Welcome to your Tuesday edition of our daily news roundup! Each day on Technapex, we’ll be assembling and posting the top edtech news of the week to keep you in the loop of all things education and technology related. To stay updated on our edtech news, make sure to follow us on Twitter: @Technapex.
Kevin Hudson shares news of the latest Adaptive Learning Research Grant Program’s second phase of funding, which will donate $40,000 to institutions exploring online and flipped classroom teaching styles. The program began by evaluating higher ed institutions, and will now move on to find the most effective teaching methods available.
Issie Lapowsky discusses the MOOC platform of online learning and how this alternative teaching method can be used to assist traditional college courses. As demonstrated by EdX’s involvement with San Jose State University, MOOCs can be used as a “sort of new age textbook” guiding students through difficult courses. This combined teaching method has been seen to be the most effective, and also leads to MOOC providers grossing the highest profits.
Udacity: Creating A More Engaging MOOC – InformationWeek
David Carr reports on Udacity’s latest efforts to create a more immersive and effective MOOC. The company has recently struggled to find student success, and hopes to adapt and bring fresh, stimulating material to its platform.
EdX Opens Its MOOC Platform to Developers for Further Expansion – Business Administration Information
Brian Gabriel shares EdX’s recent decision to open up its platform to new developers. The company is looking to expand its reach to those previously unable to receive higher education, and by hiring new developers, this goal of “provid[ing] world-class education to everyone, everywhere, regardless of social status or income” is closer to becoming a reality.
Does research support flipped learning? – eSchool News
Meris Stansbury discusses the various learning methods incorporated into the flipped classroom teaching format.

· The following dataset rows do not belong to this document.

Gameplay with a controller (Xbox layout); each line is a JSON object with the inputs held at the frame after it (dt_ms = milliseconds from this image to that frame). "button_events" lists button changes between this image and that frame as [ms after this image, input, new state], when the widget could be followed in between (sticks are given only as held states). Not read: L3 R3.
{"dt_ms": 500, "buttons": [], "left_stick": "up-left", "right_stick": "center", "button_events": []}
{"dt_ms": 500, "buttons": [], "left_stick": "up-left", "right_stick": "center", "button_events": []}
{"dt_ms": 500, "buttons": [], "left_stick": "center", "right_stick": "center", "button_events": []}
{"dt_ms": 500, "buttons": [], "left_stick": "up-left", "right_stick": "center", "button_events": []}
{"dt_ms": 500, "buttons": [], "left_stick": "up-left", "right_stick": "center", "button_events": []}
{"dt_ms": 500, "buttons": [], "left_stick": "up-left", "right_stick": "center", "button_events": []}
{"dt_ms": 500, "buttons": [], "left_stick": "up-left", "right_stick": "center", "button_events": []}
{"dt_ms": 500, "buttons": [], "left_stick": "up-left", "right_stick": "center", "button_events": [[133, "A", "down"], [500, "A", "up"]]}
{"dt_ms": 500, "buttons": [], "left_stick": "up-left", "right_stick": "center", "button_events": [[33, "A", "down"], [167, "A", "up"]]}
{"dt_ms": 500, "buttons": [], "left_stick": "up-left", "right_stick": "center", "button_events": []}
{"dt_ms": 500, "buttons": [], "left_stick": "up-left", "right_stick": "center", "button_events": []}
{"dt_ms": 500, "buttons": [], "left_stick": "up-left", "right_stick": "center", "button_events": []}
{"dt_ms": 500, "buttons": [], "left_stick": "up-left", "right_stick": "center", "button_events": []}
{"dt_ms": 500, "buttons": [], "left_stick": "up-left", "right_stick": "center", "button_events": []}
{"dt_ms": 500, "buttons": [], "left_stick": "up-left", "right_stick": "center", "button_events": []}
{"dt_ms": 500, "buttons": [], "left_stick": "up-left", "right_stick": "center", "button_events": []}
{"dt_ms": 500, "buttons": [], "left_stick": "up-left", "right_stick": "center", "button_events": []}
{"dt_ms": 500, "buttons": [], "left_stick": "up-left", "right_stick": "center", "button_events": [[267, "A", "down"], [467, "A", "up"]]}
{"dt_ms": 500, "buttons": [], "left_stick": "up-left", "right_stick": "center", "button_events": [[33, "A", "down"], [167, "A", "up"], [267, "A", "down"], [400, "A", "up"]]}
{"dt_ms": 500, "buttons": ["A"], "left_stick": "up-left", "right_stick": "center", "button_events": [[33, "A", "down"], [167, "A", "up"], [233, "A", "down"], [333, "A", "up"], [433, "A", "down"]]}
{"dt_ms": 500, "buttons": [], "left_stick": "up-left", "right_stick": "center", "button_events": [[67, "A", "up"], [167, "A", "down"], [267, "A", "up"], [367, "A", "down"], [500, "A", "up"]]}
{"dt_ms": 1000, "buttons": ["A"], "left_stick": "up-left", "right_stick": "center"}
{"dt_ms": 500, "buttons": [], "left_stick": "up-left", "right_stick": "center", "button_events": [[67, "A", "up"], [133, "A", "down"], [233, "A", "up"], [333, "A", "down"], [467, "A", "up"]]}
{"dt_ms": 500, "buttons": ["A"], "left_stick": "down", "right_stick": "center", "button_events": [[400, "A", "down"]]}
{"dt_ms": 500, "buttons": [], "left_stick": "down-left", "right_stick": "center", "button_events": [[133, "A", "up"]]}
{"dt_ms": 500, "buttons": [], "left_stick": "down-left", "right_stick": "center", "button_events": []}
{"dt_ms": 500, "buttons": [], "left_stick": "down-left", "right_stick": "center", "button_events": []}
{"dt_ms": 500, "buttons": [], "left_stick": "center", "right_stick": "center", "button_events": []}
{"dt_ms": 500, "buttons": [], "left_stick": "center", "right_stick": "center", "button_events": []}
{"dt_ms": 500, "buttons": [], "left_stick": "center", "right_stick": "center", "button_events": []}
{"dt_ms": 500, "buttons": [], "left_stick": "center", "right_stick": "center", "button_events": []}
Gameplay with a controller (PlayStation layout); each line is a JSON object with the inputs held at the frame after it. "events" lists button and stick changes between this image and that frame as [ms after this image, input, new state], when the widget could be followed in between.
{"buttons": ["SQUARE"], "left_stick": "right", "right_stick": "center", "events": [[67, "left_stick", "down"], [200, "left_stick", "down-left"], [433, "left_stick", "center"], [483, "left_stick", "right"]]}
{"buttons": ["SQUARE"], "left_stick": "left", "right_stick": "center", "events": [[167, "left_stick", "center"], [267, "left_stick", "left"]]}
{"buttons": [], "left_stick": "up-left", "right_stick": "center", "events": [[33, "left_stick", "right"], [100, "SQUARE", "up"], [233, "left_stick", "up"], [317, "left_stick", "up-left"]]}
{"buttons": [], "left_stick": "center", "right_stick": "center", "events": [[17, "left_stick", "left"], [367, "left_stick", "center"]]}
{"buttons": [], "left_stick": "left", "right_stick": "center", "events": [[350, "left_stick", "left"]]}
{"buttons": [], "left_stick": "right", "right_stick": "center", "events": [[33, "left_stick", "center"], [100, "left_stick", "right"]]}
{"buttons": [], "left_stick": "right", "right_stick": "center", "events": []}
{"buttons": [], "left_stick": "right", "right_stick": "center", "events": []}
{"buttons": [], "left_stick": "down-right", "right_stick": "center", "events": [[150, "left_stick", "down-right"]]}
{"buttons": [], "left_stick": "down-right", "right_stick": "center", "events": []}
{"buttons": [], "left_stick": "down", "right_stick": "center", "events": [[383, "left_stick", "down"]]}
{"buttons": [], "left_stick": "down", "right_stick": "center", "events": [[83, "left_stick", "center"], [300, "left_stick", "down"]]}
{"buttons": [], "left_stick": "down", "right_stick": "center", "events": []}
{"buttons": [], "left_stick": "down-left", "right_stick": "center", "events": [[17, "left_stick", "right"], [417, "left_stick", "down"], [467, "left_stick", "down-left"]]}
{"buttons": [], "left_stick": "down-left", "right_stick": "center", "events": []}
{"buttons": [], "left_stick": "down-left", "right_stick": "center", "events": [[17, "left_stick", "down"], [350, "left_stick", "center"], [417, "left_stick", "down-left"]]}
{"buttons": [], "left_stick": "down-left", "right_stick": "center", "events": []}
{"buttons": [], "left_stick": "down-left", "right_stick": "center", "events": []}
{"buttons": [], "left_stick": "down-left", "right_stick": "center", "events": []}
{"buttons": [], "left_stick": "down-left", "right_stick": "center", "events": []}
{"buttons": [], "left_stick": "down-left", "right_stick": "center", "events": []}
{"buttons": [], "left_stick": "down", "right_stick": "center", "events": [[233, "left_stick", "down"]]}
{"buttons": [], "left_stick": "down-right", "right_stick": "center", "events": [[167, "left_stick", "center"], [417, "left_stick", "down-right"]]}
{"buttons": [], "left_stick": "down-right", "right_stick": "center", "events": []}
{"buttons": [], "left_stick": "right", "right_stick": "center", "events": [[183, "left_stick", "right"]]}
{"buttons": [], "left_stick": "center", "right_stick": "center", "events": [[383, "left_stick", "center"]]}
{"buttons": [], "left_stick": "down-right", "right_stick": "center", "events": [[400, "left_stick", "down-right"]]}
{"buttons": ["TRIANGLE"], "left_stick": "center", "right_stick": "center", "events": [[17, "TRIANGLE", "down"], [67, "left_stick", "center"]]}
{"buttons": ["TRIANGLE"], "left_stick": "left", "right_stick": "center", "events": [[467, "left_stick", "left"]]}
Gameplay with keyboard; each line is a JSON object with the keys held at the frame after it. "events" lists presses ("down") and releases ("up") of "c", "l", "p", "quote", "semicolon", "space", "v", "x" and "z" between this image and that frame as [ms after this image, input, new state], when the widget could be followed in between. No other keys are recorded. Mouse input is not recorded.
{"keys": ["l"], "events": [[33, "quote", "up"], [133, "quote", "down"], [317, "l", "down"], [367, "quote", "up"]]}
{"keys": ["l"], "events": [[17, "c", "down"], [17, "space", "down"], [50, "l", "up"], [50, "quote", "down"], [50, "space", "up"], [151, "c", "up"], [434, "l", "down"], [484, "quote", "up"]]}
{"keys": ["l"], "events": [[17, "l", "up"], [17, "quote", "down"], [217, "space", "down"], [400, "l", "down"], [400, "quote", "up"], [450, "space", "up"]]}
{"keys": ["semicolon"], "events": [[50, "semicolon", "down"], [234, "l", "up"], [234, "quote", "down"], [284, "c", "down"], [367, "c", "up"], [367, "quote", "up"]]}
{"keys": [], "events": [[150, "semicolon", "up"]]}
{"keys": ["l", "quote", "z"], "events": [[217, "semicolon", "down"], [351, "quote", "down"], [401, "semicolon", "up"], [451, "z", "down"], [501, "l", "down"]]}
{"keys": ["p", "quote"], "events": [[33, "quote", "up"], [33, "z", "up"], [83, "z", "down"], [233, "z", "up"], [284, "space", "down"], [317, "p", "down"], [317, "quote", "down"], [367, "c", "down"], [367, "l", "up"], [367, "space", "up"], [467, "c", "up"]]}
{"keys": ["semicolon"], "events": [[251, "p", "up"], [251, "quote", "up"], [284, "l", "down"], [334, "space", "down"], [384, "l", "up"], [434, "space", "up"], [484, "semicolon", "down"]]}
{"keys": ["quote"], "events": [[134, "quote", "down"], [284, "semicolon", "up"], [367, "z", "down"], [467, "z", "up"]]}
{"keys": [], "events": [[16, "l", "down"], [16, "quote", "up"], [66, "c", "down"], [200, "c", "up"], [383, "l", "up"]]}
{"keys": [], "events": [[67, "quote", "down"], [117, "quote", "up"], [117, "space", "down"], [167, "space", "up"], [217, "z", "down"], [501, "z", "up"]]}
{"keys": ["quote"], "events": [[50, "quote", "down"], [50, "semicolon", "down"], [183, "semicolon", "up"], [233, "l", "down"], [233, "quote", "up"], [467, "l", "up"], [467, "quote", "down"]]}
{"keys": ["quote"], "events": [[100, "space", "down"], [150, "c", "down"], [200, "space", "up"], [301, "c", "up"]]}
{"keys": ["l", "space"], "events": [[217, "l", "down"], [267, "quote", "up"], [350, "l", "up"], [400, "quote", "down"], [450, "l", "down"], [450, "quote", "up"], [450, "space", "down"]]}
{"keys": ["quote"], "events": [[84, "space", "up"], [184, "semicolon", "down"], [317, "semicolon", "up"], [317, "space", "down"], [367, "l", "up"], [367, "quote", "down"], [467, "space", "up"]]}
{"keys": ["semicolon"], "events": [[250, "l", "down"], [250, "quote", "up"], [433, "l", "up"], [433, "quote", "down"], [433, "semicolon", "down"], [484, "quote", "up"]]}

She believes that flipped learning is more efficient way to run a classroom, and shares research that has supported her opinion.
Troy Hicks describes the best ways to teach students to write with digital tools. He shares the importance of educating students about how to efficiently use digital writing tools, and talks about the oncoming prevalence of technological writing methods.
With the imminent implementation of the new Common Core State Standards, schools are putting much more funding into education technologies. Larry Cuban’s recent blog post discusses this trend, and signals that Common Core is the new justification for mass edtech spending.